Nutrien CEO Ken Seitz recently told RBC Capital Markets that “Nutrien is sold out through 2021 and already booking volumes for 2022”.

Strong demand should continue into 2022. Next year will see a continuation of the catch-up – mostly from China and India.

The story of 2021 has been one of two competing narratives. Demand from Brazil and the United States has been strong – imports this year at all time highs. But China and India demand has been muted, still well below the level of 2019.

Source: BMO Capital Markets

The India and China contracts for 2022 will be important. They negotiate as countries on behalf of their farmers so prices are set for all imports coming in.

Nutrien’s Sietz believes those contracts will be settled at the typical “moderate” discount to Southeast Asian spot – which is around $600/tonne.

That will be a big move up from the last contract – which was done at $285/tonne.

But Potash producers have to be careful. They want to raise prices as much as possible, but not to go too far. Because potash has an Achilles heel.



I’ve played the potash cycles a couple of times, and I have learned the hard way that potash demand can be fleeting.

Producers like to point out that potash is only a small part of input costs. That may be true, but when squeezed farmers will still cut where they can. The reality is that they can cut back on potash.

Potash is the weak sister of the fertilizer trio.

Nitrogen is the fertilizer that plants can’t live without. Plants need nitrogen to grow leaves. They need leaves for yield. Farmers can’t cut back much on nitrogen.

Phosphates – you have a little more wiggle room.  A farmer can skimp a bit, but because phosphate encourages root growth, nutrient uptake, if you skimp too much it will directly impact the yield of your crop.

But potash… well, the yield impact, at least in the short run, is not so clear. Potash is all about improving the robustness of the plant.  Unlike N and P the K doesn’t directly drive yields.

That doesn’t mean you can neglect potash all together. But it does mean that if prices get too high, you can take a step back on your purchases, rely on the potassium in the soil and rest on your laurels for a season.

Why does this matter?

Fertilizer prices are expected to take a big bite out of farm incomes next year.

Farmdocdaily gave a good perspective. In the chart below they showed farm income at two different fertilizer price levels – the 2021 level and the expected level for 2022. 

Source: farmdocdaily

According to their data, “higher 2022 fertilizer costs reduce net income by 34%, a substantial drop.” And as you can see, if crop prices begin to fall, farmers could be looking at a loss.

Farmers are running those numbers as well. Potash will be one of the first things they cut back on.




Unlike the phosphate market, where new supply is still sometime away, the potash market will see growing supply next year.

Mosaic is expecting to add 2 MT of production beginning in Q1 of 2022. Nutrien is expected to maintain its high level of production.

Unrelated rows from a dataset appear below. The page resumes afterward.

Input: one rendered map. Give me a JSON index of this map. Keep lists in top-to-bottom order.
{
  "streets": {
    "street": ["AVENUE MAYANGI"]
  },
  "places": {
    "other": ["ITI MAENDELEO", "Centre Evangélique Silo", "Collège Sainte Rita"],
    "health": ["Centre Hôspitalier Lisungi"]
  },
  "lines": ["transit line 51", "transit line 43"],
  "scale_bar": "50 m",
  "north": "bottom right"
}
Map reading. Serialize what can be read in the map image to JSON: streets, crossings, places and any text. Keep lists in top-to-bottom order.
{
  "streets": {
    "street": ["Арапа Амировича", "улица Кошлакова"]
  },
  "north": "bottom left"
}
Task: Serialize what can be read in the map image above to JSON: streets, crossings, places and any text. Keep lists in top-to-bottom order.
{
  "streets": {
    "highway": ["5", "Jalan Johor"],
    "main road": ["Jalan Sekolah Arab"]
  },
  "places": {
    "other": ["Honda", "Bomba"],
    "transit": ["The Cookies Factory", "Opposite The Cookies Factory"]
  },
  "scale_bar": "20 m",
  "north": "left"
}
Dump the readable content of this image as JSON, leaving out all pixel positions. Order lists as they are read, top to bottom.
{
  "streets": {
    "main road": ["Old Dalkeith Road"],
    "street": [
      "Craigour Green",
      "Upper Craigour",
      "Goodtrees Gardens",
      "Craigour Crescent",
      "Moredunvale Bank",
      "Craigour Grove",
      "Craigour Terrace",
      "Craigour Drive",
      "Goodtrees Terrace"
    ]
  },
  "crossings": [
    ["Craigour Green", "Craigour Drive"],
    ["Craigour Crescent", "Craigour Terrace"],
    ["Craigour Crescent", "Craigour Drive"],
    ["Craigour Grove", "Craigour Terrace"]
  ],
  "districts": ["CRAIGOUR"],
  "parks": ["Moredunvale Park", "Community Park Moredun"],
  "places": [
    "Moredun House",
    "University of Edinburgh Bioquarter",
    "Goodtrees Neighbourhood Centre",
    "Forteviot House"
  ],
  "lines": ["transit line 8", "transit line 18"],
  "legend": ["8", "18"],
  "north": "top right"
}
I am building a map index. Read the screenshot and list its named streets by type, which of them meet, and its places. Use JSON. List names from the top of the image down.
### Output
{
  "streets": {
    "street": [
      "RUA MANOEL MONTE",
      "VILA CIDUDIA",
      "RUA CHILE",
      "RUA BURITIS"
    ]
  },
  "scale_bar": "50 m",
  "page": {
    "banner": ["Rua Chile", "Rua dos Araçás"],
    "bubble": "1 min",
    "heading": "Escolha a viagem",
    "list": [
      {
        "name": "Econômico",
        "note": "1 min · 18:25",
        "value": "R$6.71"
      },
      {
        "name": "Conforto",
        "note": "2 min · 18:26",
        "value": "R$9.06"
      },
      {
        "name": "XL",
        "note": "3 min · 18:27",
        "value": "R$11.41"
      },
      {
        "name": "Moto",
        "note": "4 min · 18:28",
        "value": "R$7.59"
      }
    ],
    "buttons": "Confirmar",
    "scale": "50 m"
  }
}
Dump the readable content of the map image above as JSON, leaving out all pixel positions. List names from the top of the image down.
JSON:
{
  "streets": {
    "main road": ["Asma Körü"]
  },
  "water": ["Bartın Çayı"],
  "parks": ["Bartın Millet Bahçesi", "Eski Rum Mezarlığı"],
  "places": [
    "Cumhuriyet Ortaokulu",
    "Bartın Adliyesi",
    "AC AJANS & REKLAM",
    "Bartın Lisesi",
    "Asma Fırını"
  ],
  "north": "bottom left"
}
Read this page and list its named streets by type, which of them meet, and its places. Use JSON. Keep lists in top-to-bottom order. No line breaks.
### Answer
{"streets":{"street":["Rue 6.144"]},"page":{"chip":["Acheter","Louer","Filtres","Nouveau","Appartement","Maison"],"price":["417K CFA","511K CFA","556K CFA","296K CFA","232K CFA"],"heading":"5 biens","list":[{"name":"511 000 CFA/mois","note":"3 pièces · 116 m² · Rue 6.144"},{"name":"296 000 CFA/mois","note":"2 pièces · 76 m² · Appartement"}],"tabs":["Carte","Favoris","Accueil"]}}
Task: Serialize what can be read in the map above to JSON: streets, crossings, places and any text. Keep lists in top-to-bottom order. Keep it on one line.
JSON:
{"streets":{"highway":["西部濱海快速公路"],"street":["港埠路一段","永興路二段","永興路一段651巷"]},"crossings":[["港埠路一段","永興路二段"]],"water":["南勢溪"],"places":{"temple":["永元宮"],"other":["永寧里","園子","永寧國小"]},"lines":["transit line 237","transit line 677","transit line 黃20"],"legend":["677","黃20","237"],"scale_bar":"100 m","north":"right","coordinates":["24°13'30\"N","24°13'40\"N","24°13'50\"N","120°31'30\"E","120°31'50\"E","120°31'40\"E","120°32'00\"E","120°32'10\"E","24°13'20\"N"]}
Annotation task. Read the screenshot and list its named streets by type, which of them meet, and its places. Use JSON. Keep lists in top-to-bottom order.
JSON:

Nutrien is restarting its previously idled Vanscoy mine and increasing capacity at the Allan, Corry and Lanigan mines.

Longer term, BHP is spending $5.7 billion to finish a huge potash mine in Canada.

It is difficult to point to a true shortage of supply.




There are other dynamics underpinning the market.

Even though the Russian cartel is dead, right now the Belarusian producers threaten a different sort of disruption.

In April the United States issued sanctions against Belarus in response to the government’s “campaign of repression to suppress democracy”.

So far, the sanctions only affect the state-owned producer, Belaruskali OAO – not the semi-private Belarusian Potash Co. So the impact has been muted.

But if the sanctions broaden out, that could have an impact on the market. 

It may be already. From what I can tell, no one is really sure how much the sanctions, or threat of sanctions, are impacting demand for BPC potash. Consider this statement from RBC Capital Markets, which sums up the way the analyst community talks about the sanctions: “The extent of governmental restrictions on BPC remains unclear but concern over their magnitude provides stability to pricing.”




The combination of managed supply, sanctions on Belarus, and strong demand from India and China are going to keep the price of potash up for at least another year.

I wouldn’t get your hopes up for even higher prices though.

This has been a really big move. Potash prices are now back to the lofty level they were at 15 years ago.

There is no noticeable supply deficit. Global inventories aren’t at all time lows. It doesn’t really make sense for potash prices to have another leg up.

Instead, expect Mosaic and Nutrien to do their best to hold the line, managing potash prices at around current levels and trying to establish a new normal.

They stand to make a lot of money on potash if they can keep prices levitating. They will likely be happy to do just that.